━━━━━ DATA LISTING

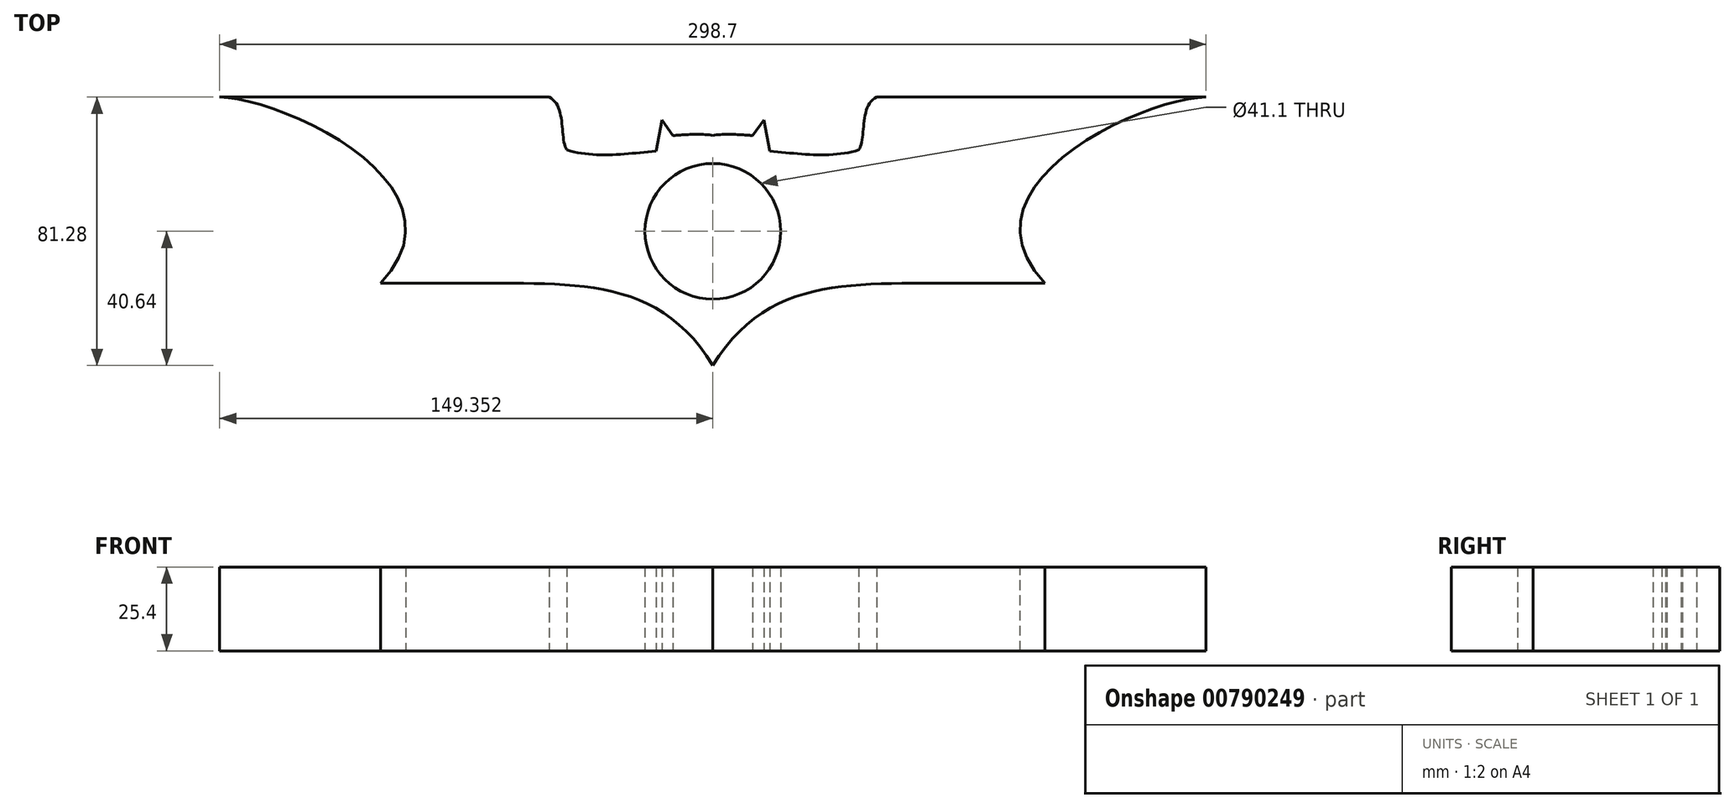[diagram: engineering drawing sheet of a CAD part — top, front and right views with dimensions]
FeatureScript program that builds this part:
annotation { "Feature Type Name" : "Feature", "Feature Type Description" : "" }
export const myFeature = defineFeature(function(context is Context, id is Id, definition is map)
    precondition{}
    {
        {
            var Q0;
            Q0=qCreatedBy(makeId("Top.planeOp"),FACE);
            var sketch = newSketch(context, id + "F0", { "sketchPlane" : qUnion([Q0])});
            skLineSegment(sketch, "E0.top", {"start": v(0, 81.28) * mm, "end": v(99.74, 81.28) * mm});
            skLineSegment(sketch, "E0.right", {"start": v(298.7, 0) * mm, "end": v(298.7, 81.28) * mm});
            skLineSegment(sketch, "E1", {"start": v(0, 81.28) * mm, "end": v(56.13, 81.28) * mm});
            skLineSegment(sketch, "E2", {"start": v(56.13, 0) * mm, "end": v(56.13, 81.28) * mm, "construction": true});
            skLineSegment(sketch, "E3", {"start": v(0, 81.28) * mm, "end": v(48.77, 81.28) * mm});
            skLineSegment(sketch, "E4", {"start": v(48.77, 81.28) * mm, "end": v(48.77, 0) * mm, "construction": true});
            skFitSpline(sketch, "E5", {"points": [v(0, 81.28) * mm, v(48.77, 24.9) * mm], "startDerivative": vector(54.23, 0) * mm, "endDerivative": vector(-84.75, -90.24) * mm});
            skLineSegment(sketch, "E6", {"start": v(149.35, 81.28) * mm, "end": v(149.35, 0) * mm, "construction": true});
            skLineSegment(sketch, "E7", {"start": v(48.77, 24.9) * mm, "end": v(88.9, 24.9) * mm});
            skFitSpline(sketch, "E8", {"points": [v(88.9, 24.9) * mm, v(149.35, 0) * mm], "startDerivative": vector(74.07, -0.1) * mm, "endDerivative": vector(42.75, -70.7) * mm});
            skLineSegment(sketch, "E9", {"start": v(105.16, 81.28) * mm, "end": v(105.16, 65.28) * mm, "construction": true});
            skLineSegment(sketch, "E10", {"start": v(132.11, 81.28) * mm, "end": v(132.11, 64.94) * mm, "construction": true});
            skLineSegment(sketch, "E11", {"start": v(132.11, 81.28) * mm, "end": v(131.04, 81.28) * mm});
            skFitSpline(sketch, "E12", {"points": [v(99.74, 81.28) * mm, v(105.16, 65.28) * mm], "startDerivative": vector(16.25, -7.4) * mm, "endDerivative": vector(7.1, -10.64) * mm});
            skFitSpline(sketch, "E13", {"points": [v(105.16, 65.28) * mm, v(132.11, 64.94) * mm], "startDerivative": vector(24.53, -7.67) * mm, "endDerivative": vector(27.13, 2.5) * mm});
            skLineSegment(sketch, "E14", {"start": v(132.11, 64.94) * mm, "end": v(133.94, 74.37) * mm});
            skLineSegment(sketch, "E15", {"start": v(133.94, 74.37) * mm, "end": v(137.31, 69.66) * mm});
            skPoint(sketch, "E15.endSnap0", {"position": v(133.03, 69.66) * mm});
            skFitSpline(sketch, "E16", {"points": [v(137.31, 69.66) * mm, v(149.35, 69.66) * mm], "startDerivative": vector(2.13, 0) * mm, "endDerivative": vector(11.52, -2.5) * mm});
            skLineSegment(sketch, "E17.trimOffspring", {"start": v(131.04, 81.28) * mm, "end": v(132.11, 81.28) * mm});
            skPoint(sketch, "E18.end.orphan", {"position": v(0, 24.9) * mm});
            skPoint(sketch, "E19.orphan", {"position": v(0, 0) * mm});
            skFitSpline(sketch, "E20.MirrorCS", {"points": [v(193.55, 65.28) * mm, v(166.6, 64.94) * mm], "startDerivative": vector(-24.53, -7.67) * mm, "endDerivative": vector(-27.13, 2.5) * mm});
            skLineSegment(sketch, "E21.MirrorCS", {"start": v(166.6, 64.94) * mm, "end": v(164.76, 74.37) * mm});
            skLineSegment(sketch, "E22.MirrorCS", {"start": v(164.76, 74.37) * mm, "end": v(161.4, 69.66) * mm});
            skFitSpline(sketch, "E23.MirrorCS", {"points": [v(161.4, 69.66) * mm, v(149.35, 69.66) * mm], "startDerivative": vector(-2.13, 0) * mm, "endDerivative": vector(-11.52, -2.5) * mm});
            skLineSegment(sketch, "E24.MirrorCS", {"start": v(298.7, 81.28) * mm, "end": v(198.96, 81.28) * mm});
            skFitSpline(sketch, "E25.MirrorCS", {"points": [v(298.7, 81.28) * mm, v(249.94, 24.9) * mm], "startDerivative": vector(-54.23, 0) * mm, "endDerivative": vector(84.75, -90.24) * mm});
            skLineSegment(sketch, "E26.MirrorCS", {"start": v(249.94, 24.9) * mm, "end": v(209.8, 24.9) * mm});
            skFitSpline(sketch, "E27.MirrorCS", {"points": [v(209.8, 24.9) * mm, v(149.35, 0) * mm], "startDerivative": vector(-74.07, -0.1) * mm, "endDerivative": vector(-42.75, -70.7) * mm});
            skFitSpline(sketch, "E28.MirrorCS", {"points": [v(198.96, 81.28) * mm, v(193.55, 65.28) * mm], "startDerivative": vector(-16.25, -7.4) * mm, "endDerivative": vector(-7.1, -10.64) * mm});
            skCircle(sketch, "E29", {"center": v(149.35, 40.64) * mm, "radius": 20.55 * mm});
            skLineSegment(sketch, "E30", {"start": v(0, 108.5) * mm, "end": v(298.93, 108.5) * mm});
            skSolve(sketch);
        }
        {
            var Q0;
            Q0=makeQuery(id+"F0.imprint","IMPRINT",FACE,{"disambiguationData":[TD([[makeQuery(id+"F0.imprint","IMPRINT",EDGE,{"derivedFrom":sQuery(id+"F0.wireOp",EDGE,"E0.top")}),-1.0]])]});
            extrude(context, id + "F1", {"entities" : qUnion([Q0]), "depth" : 25.4 * mm, "offsetDistance" : 25.4 * mm});
        }
    });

━━━━━━━━━━

REQUIREMENT: Quote the entries from their first line through the line containing "v(105.16, 81.28) *", inclusive. Leave the picture out of your answer.

FINAL RESULT:
[diagram: engineering drawing sheet of a CAD part — top, front and right views with dimensions]
FeatureScript program that builds this part:
annotation { "Feature Type Name" : "Feature", "Feature Type Description" : "" }
export const myFeature = defineFeature(function(context is Context, id is Id, definition is map)
    precondition{}
    {
        {
            var Q0;
            Q0=qCreatedBy(makeId("Top.planeOp"),FACE);
            var sketch = newSketch(context, id + "F0", { "sketchPlane" : qUnion([Q0])});
            skLineSegment(sketch, "E0.top", {"start": v(0, 81.28) * mm, "end": v(99.74, 81.28) * mm});
            skLineSegment(sketch, "E0.right", {"start": v(298.7, 0) * mm, "end": v(298.7, 81.28) * mm});
            skLineSegment(sketch, "E1", {"start": v(0, 81.28) * mm, "end": v(56.13, 81.28) * mm});
            skLineSegment(sketch, "E2", {"start": v(56.13, 0) * mm, "end": v(56.13, 81.28) * mm, "construction": true});
            skLineSegment(sketch, "E3", {"start": v(0, 81.28) * mm, "end": v(48.77, 81.28) * mm});
            skLineSegment(sketch, "E4", {"start": v(48.77, 81.28) * mm, "end": v(48.77, 0) * mm, "construction": true});
            skFitSpline(sketch, "E5", {"points": [v(0, 81.28) * mm, v(48.77, 24.9) * mm], "startDerivative": vector(54.23, 0) * mm, "endDerivative": vector(-84.75, -90.24) * mm});
            skLineSegment(sketch, "E6", {"start": v(149.35, 81.28) * mm, "end": v(149.35, 0) * mm, "construction": true});
            skLineSegment(sketch, "E7", {"start": v(48.77, 24.9) * mm, "end": v(88.9, 24.9) * mm});
            skFitSpline(sketch, "E8", {"points": [v(88.9, 24.9) * mm, v(149.35, 0) * mm], "startDerivative": vector(74.07, -0.1) * mm, "endDerivative": vector(42.75, -70.7) * mm});
            skLineSegment(sketch, "E9", {"start": v(105.16, 81.28) * mm, "end": v(105.16, 65.28) * mm, "construction": true});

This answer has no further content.